Extrait :
Michel Butor, quatrième enfant d'une famille qui en comptera huit, est né en 1926 à Mons-en-Baroeul, dans le nord de la France. Son père, Emile, entré dans l'administration des Chemins de fer après des études de droit, est passionné par le dessin et graveur à ses heures. C'est sans doute lui qui a donné à son fils le goût des arts. Annette, sa mère, devient totalement sourde alors que le jeune Michel n'a que sept ans - il en a été très affecté et l'événement n'est peut-être pas sans rapport avec l'extrême sensibilité musicale qui sera la sienne.

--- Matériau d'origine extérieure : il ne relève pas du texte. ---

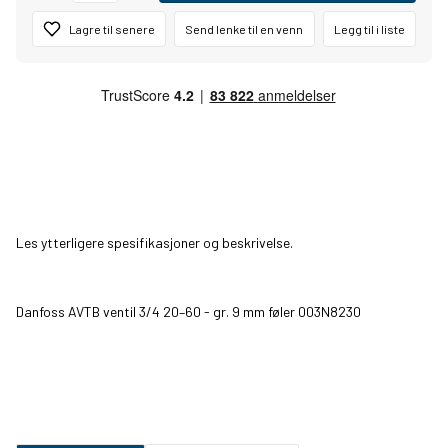
Lagre til senere
Send lenke til en venn
Legg til i liste
Les ytterligere spesifikasjoner og beskrivelse.
Danfoss AVTB ventil 3/4 20–60 - gr. 9 mm føler 003N8230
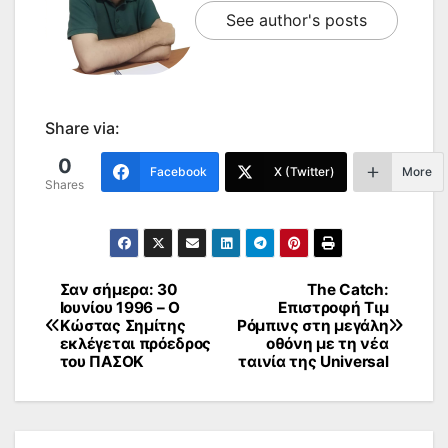
See author's posts
Share via:
0
Facebook
X (Twitter)
More
Shares
Σαν σήμερα: 30
The Catch:
Πλοήγηση
Ιουνίου 1996 – Ο
Επιστροφή Τιμ
Κώστας Σημίτης
Ρόμπινς στη μεγάλη
άρθρων
εκλέγεται πρόεδρος
οθόνη με τη νέα
του ΠΑΣΟΚ
ταινία της Universal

Une autre figure familiale compte tout particulièrement : celle de Marie Brajeux, la grand-mère maternelle, qui accueille toute la famille dans son appartement de la rue du Cherche-Midi quand le père est muté à Paris. Michel a vécu à ses côtés dès l'âge de trois ans, et c'est certainement elle qui lui a transmis la passion des livres. En témoignent, très présents à sa mémoire, les souvenirs des vacances dans la maison familiale de la Villetertre, ceux de l'exploration de la fabuleuse bibliothèque et des immenses lectures de jeunesse, notamment celle de Jules Verne.
«Avant et pendant la guerre, j'allais toujours passer mes vacances, avec mes six frères et soeurs et six cousins germains, dans un village du Vexin français où notre grand-mère possédait une maison, ou plutôt deux; la seconde, de l'autre côté d'une ruelle, abritait dans une de ses chambres un gros meuble de sacristie plein de livres. Il y avait aussi une bibliothèque dans le bâtiment principal, mais on n'y laissait que les ouvrages «lisibles» soit pour les parents, soit pour les enfants. Les vieux livres illisibles, parfois fort beaux, des éditions anciennes de Montesquieu et de Rousseau, étaient relégués de l'autre côté.

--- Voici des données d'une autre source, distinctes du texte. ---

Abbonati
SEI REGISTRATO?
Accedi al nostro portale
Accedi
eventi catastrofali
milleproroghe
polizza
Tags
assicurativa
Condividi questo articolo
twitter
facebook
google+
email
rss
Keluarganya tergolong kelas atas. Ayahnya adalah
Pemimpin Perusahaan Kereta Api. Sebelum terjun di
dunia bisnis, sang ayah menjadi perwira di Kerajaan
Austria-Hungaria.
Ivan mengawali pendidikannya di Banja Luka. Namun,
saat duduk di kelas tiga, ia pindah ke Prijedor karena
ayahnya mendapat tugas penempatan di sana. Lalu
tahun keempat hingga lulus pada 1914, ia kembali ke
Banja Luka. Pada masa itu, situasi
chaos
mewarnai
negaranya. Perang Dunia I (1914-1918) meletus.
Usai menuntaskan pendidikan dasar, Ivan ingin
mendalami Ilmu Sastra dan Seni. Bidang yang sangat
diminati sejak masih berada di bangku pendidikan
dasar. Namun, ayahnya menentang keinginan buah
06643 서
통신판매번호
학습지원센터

Une fois par an, nous étions conviés à les nettoyer. Nous mettions de grands tabliers, nous armions de torchons, sortions tous les livres et tous les objets «inutilisables» comme les livres étaient «illisibles», mais tout aussi fascinants : une mâchoire de requin, des épaulettes d'huissier, des boîtes à herboriser, de vieux moules à pâtisserie, des cornues anciennes en verre très épais...), remettions sur les planches de nouvelles feuilles de journaux, essuyions tout et rangions tout.
Merveilleux moments dans les tourbillons de poussière, le froissement des pages et des reliures.»
Présentation de l'éditeur :
Michel Butor est né en 1926. Formé dans le milieu littéraire parisien, il quitte la capitale dès les années 1950 pour endosser un rôle de professeur itinérant à travers le monde et poursuivre en nomade sa carrière d'écrivain.
Son troisième livre, La Modification, en fait l'un des auteurs les plus renommés du «nouveau roman» - genre qu'il abandonne dès 1960. Dès lors, paraîtront sous sa signature des récits de voyages tout à fait originaux, de la poésie née de la fréquentation des artistes, ainsi que des essais de critique littéraire et artistique. Auteur de plus de mille titres, explorateur infatigable, Michel Butor donne l'impression de vouloir décrire la totalité du monde.
Pour donner un aperçu de ce travail tous azimuts, Marie Minssieux-Chamonard a retenu des thèmes («Le Génie du lieu», «Matière de rêve», «l'Oeuvre totale») qui ont jalonné cet itinéraire. Cet ouvrage, qui s'articule autour d'un vaste choix de citations et d'iconographies, rend compte de l'authentique liberté de ce créateur sans mesure, d'une oeuvre atypique, dense et abondante, à la fois célébrée et méconnue.
Marie Minssieux-Chamonard archiviste-paléographe, est conservateur à la Réserve des livres rares de la Bibliothèque nationale de France, chargée des collections contemporaines. Elle est l'auteur d'une thèse sur les livres illustrés de Michel Butor et a été commissaire de l'exposition, Michel Butor l'écriture nomade, à la Bibliothèque nationale de France, en 2006.